Passage présenté
Le Président de la République a en effet déclaré la semaine passée devant le Conseil économique et social : « Il ne sera plus possible de modifier le code du travail sans que les partenaires sociaux aient été mis en mesure de négocier sur le contenu de la réforme engagée. Et aucun projet de loi ne sera présenté au Parlement sans que les partenaires sociaux soient consultés sur son contenu. [...]
« Les partenaires sociaux vont devoir travailler différemment. Leur saisine ne saurait servir de prétexte à l'inaction, voire au blocage. Les négociations devront se dérouler dans un délai clairement délimité, conciliable avec le temps et les exigences de l'action politique. »
Dans le cas particulier de la Banque de France, il me semble que cette concertation à laquelle le Gouvernement est prêt doit se tenir, pour se conformer à ce principe général, entre le vote de la proposition de loi par le Sénat et son examen par l'Assemblée nationale ; le Sénat aura naturellement l'occasion de s'exprimer lors de la deuxième lecture de ce texte, après examen par l'autre assemblée.
Cependant, il ne me semble pas souhaitable de supprimer cet article 5 et je vous propose, mesdames, messieurs les sénateurs, de retenir d'ores et déjà la traduction législative de la jurisprudence administrative.

Extraits de données
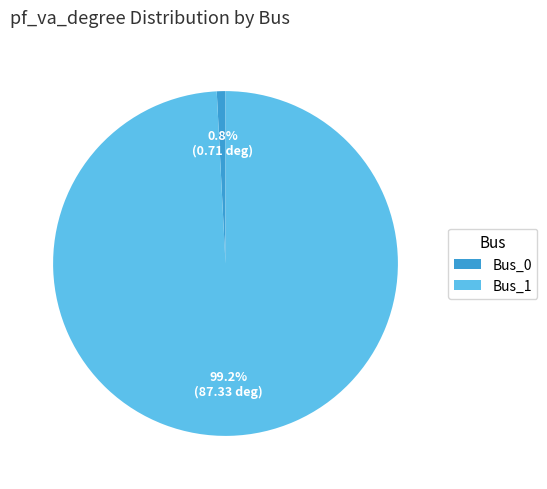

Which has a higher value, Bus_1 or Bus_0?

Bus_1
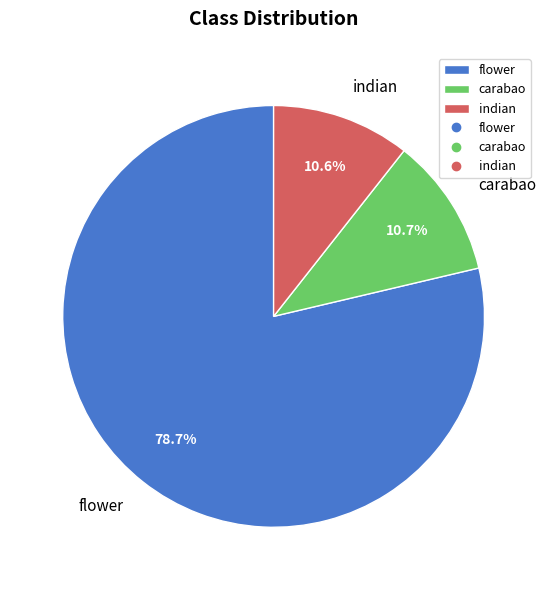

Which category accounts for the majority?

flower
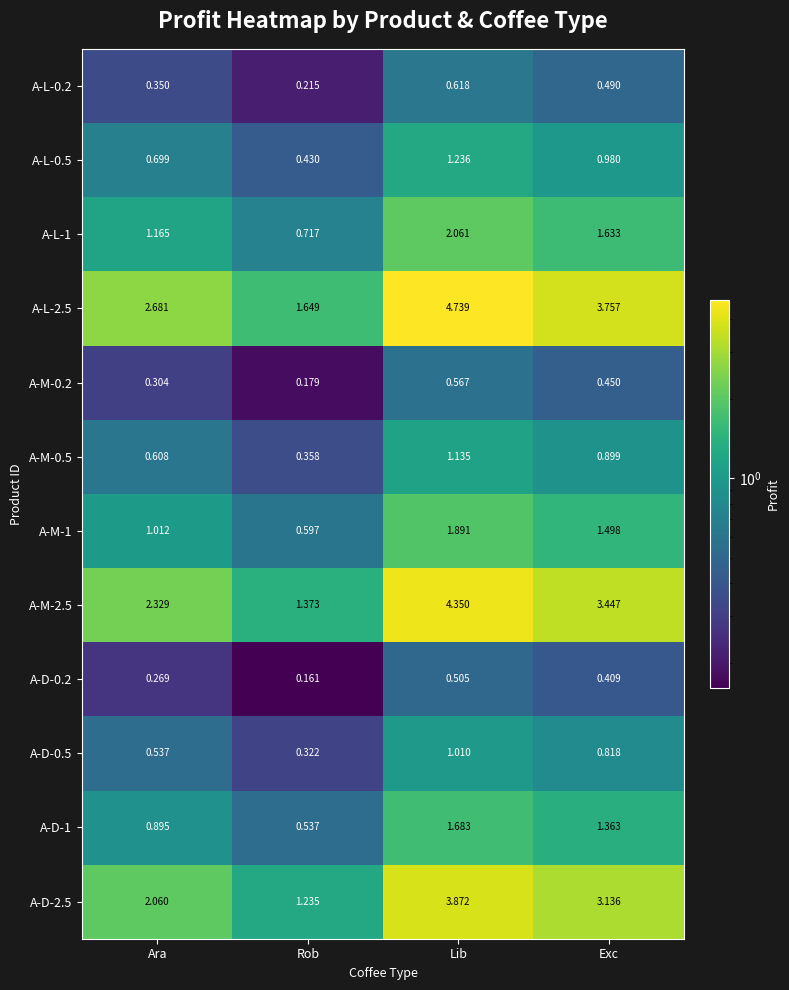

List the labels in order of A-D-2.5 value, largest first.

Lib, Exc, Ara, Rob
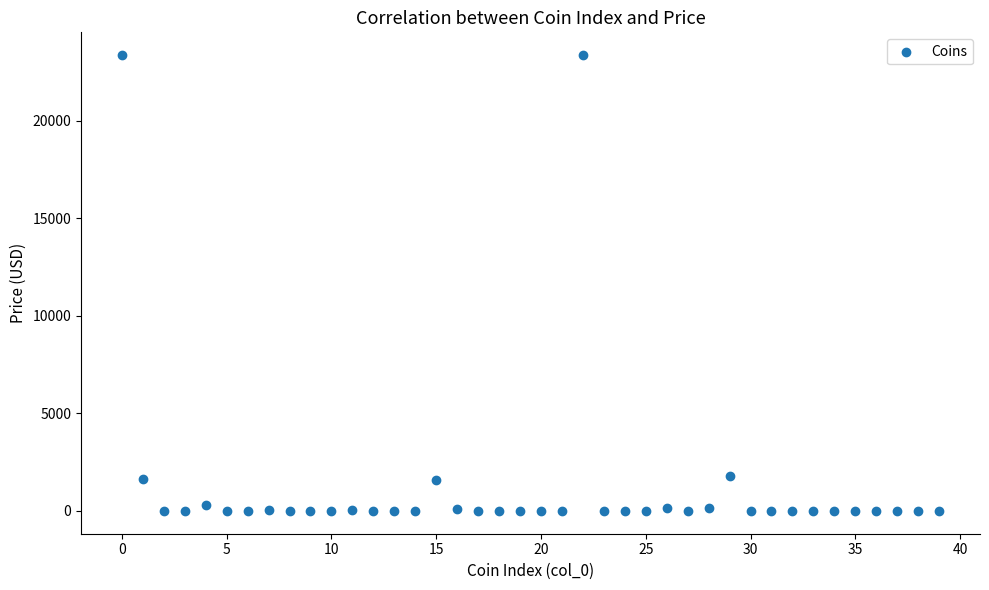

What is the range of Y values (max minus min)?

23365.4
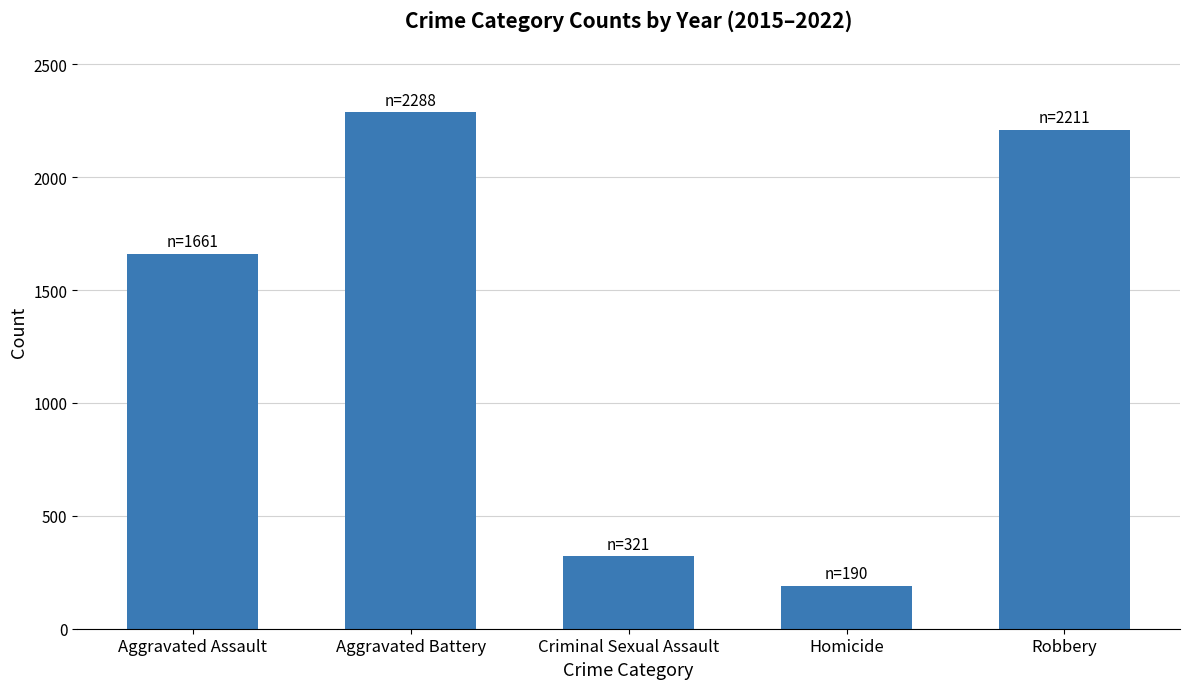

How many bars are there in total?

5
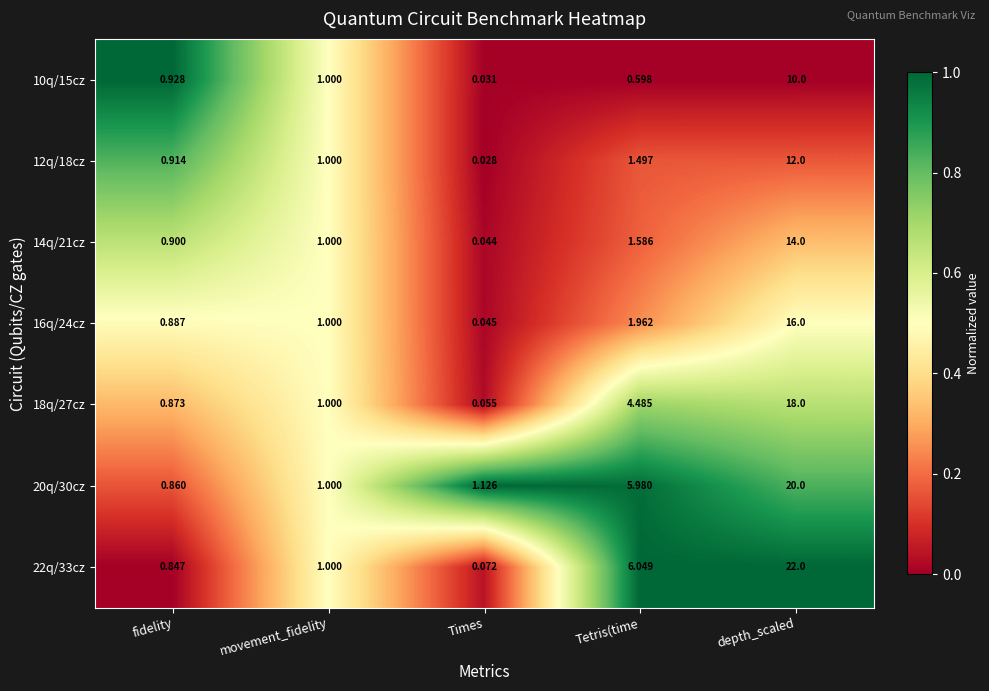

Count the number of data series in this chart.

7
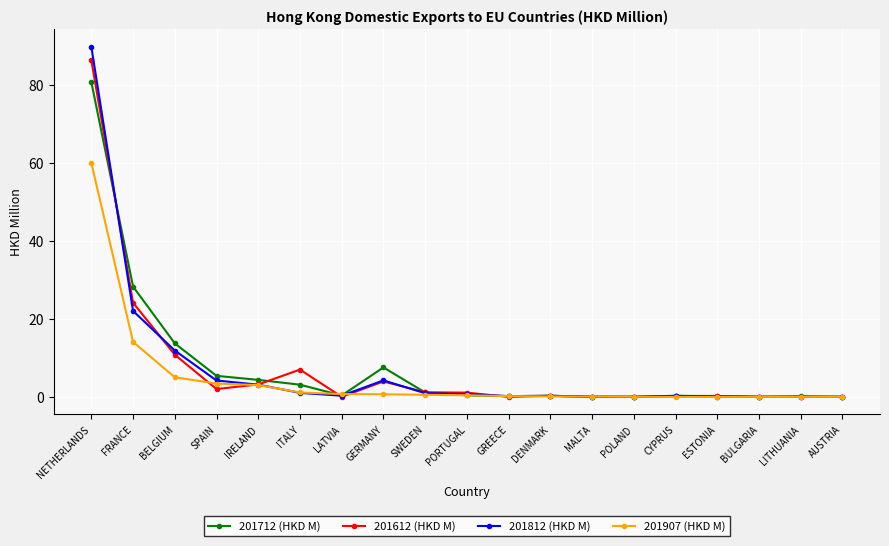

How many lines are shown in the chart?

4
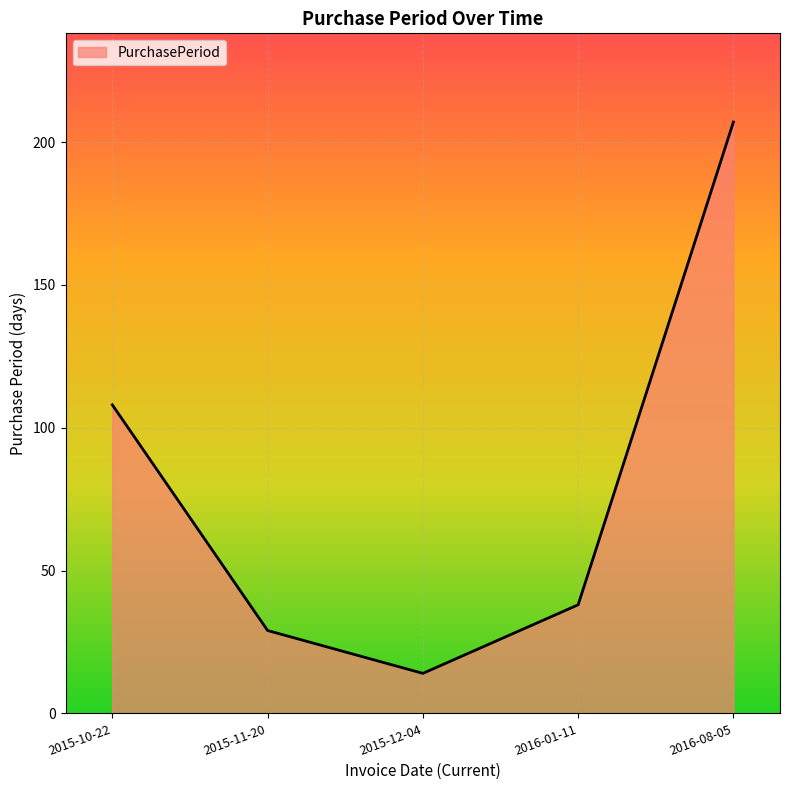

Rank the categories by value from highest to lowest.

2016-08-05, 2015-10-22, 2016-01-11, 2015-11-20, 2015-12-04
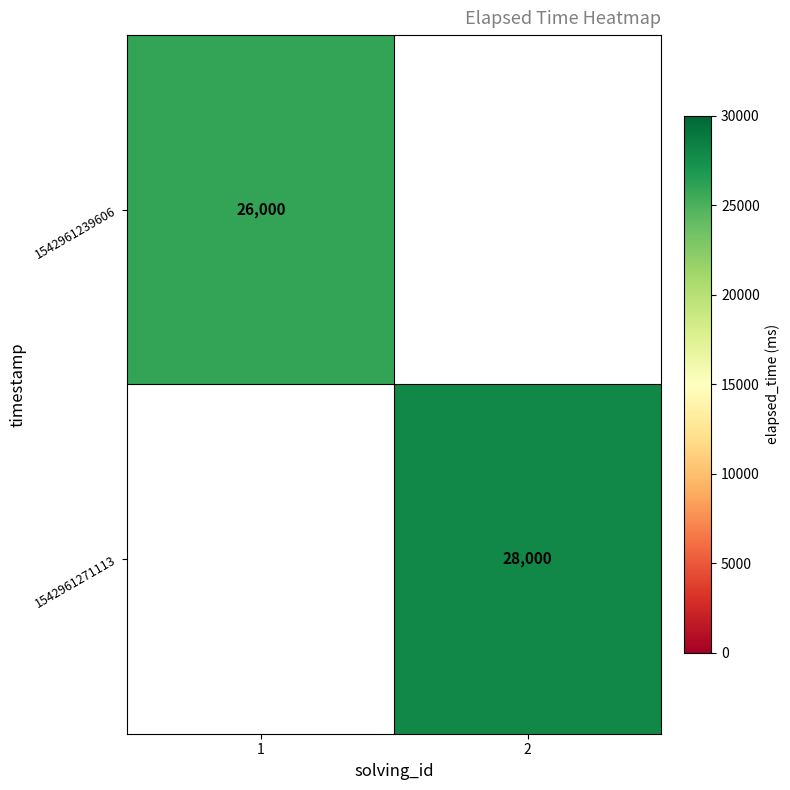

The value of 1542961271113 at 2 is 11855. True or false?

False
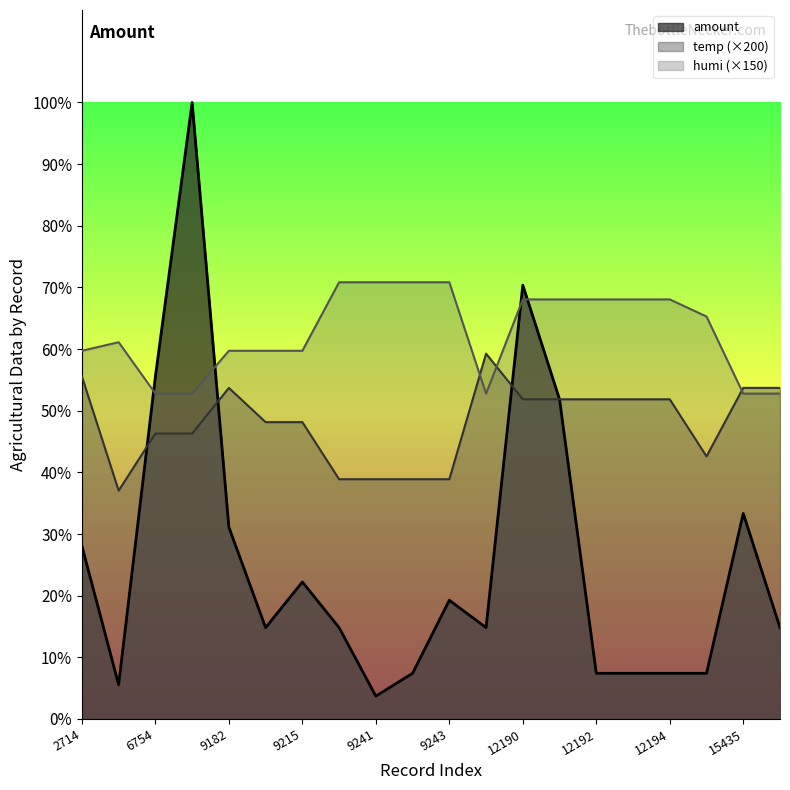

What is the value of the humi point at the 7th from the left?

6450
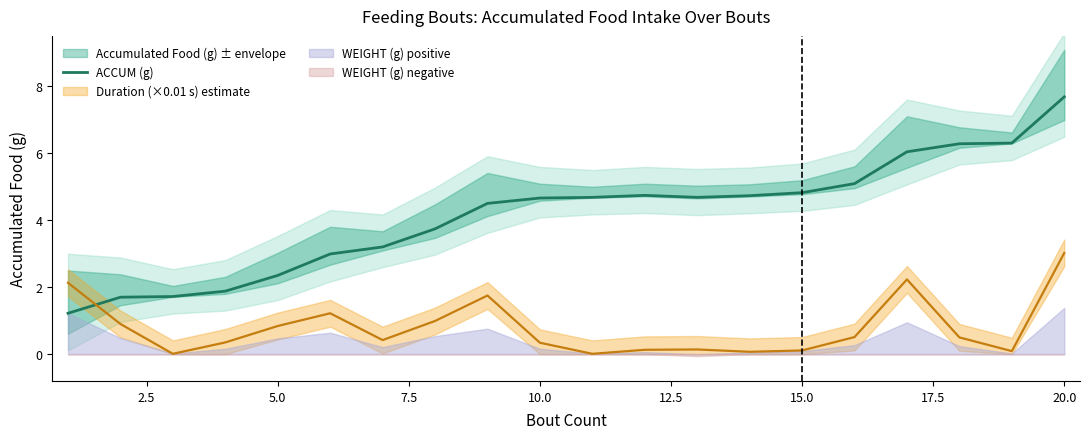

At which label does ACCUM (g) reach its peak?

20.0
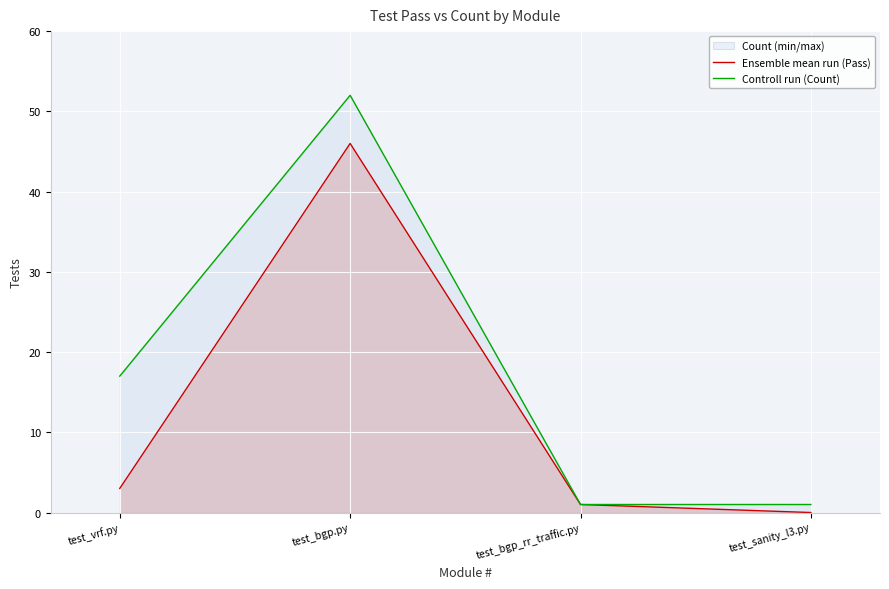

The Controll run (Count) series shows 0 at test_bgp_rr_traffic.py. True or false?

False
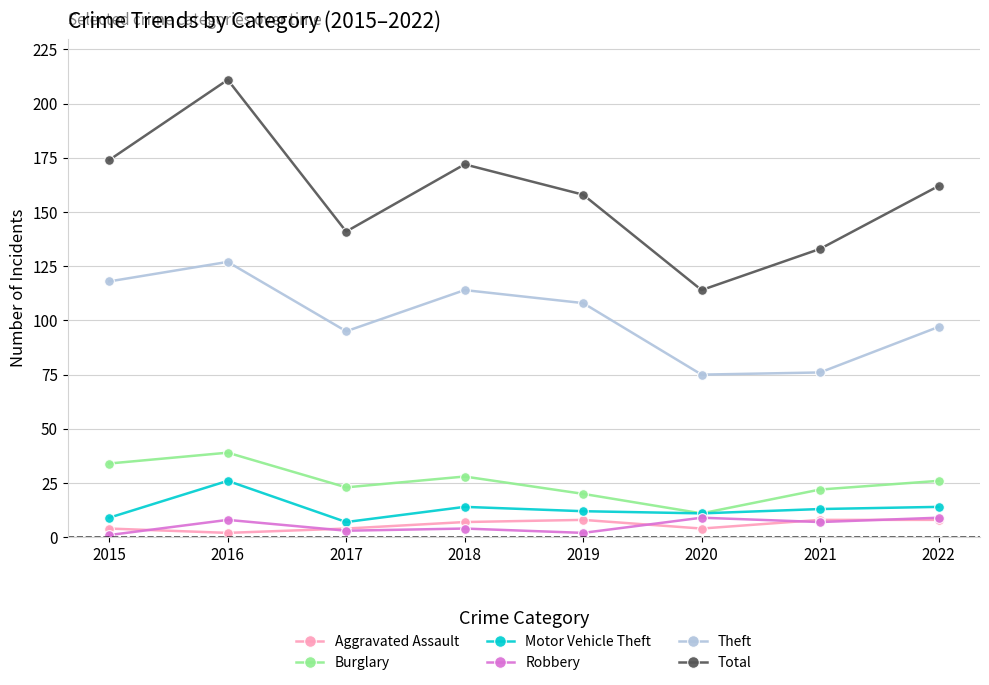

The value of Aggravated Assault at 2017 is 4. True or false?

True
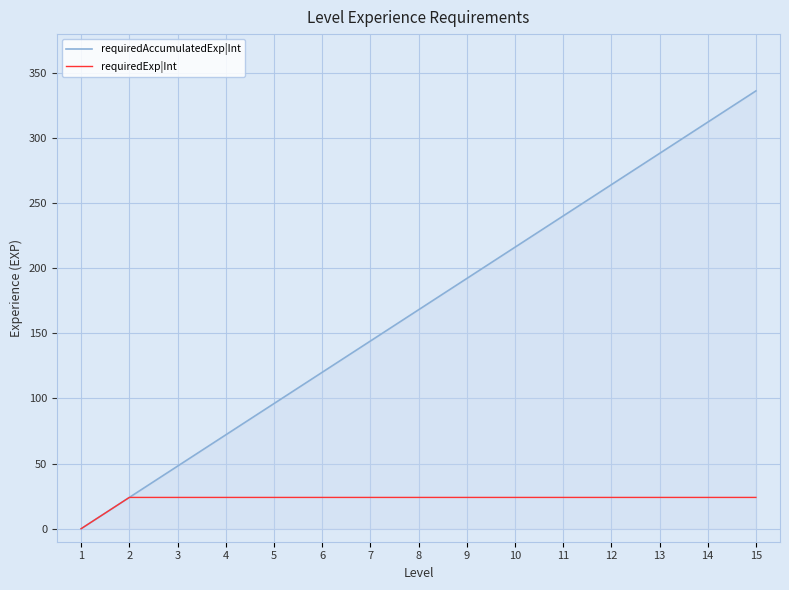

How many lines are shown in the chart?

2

Consigne écrite 1
Selon le passage présenté, devant quelle instance le Président de la République a-t-il fait la déclaration citée ?
Consigne écrite 2
Indiquez si chacune des affirmations suivantes concorde avec le passage présenté, en répondant par oui ou non et en citant les mots décisifs du passage : (a) aucun projet de loi ne doit être présenté au Parlement sans consultation des partenaires sociaux sur son contenu ; (b) la concertation sur la Banque de France doit se tenir avant le vote de la proposition de loi par le Sénat ; (c) le passage propose de supprimer l'article 5.
Consigne écrite 3
Rédigez la suite du passage présenté sur la proposition de loi relative à la Banque de France, en commençant après sa dernière phrase.

Résultat 1
Devant le Conseil économique et social, la semaine passée.

Résultat 2
(a) Oui : « aucun projet de loi ne sera présenté au Parlement sans que les partenaires sociaux soient consultés sur son contenu ».
(b) Non : « entre le vote de la proposition de loi par le Sénat et son examen par l'Assemblée nationale ».
(c) Non : « il ne me semble pas souhaitable de supprimer cet article 5 ».

Résultat 3
C'est l'objet de cet amendement, qui ne constitue donc pas une innovation mais vise simplement à reprendre dans la loi une jurisprudence existante, jurisprudence selon laquelle le droit du travail s'applique à la Banque de France tant qu'il n'est pas incompatible ni avec son statut ni avec ses missions.
M. le président. Quel est l'avis de la commission ?
M. Philippe Marini, rapporteur. La commission n'est favorable à aucun de ces trois amendements.
En premier lieu, le dispositif de l'article 5 a bien sa place dans le texte puisqu'il s'agit d'adapter la Banque de France à sa nouvelle mission d'institut d'émission au sein du système européen des banques centrales.
En second lieu, s'agissant du dialogue social, admettez, mes chers collègues, qu'il était depuis longtemps facile au gouverneur, dans un « paysage » bien connu, de dialoguer avec des interlocuteurs syndicaux qu'il connaît bien. Il ne dépendait que de lui de lancer les concertations nécessaires, en particulier à partir de la publication du rapport de la Cour des comptes qui a fait ressortir l'anomalie réelle que constituaient certaines pratiques et le décalage de ces dernières tant par rapport aux besoins de l'entreprise que par rapport à l'évolution du secteur bancaire et de l'ensemble des entreprises.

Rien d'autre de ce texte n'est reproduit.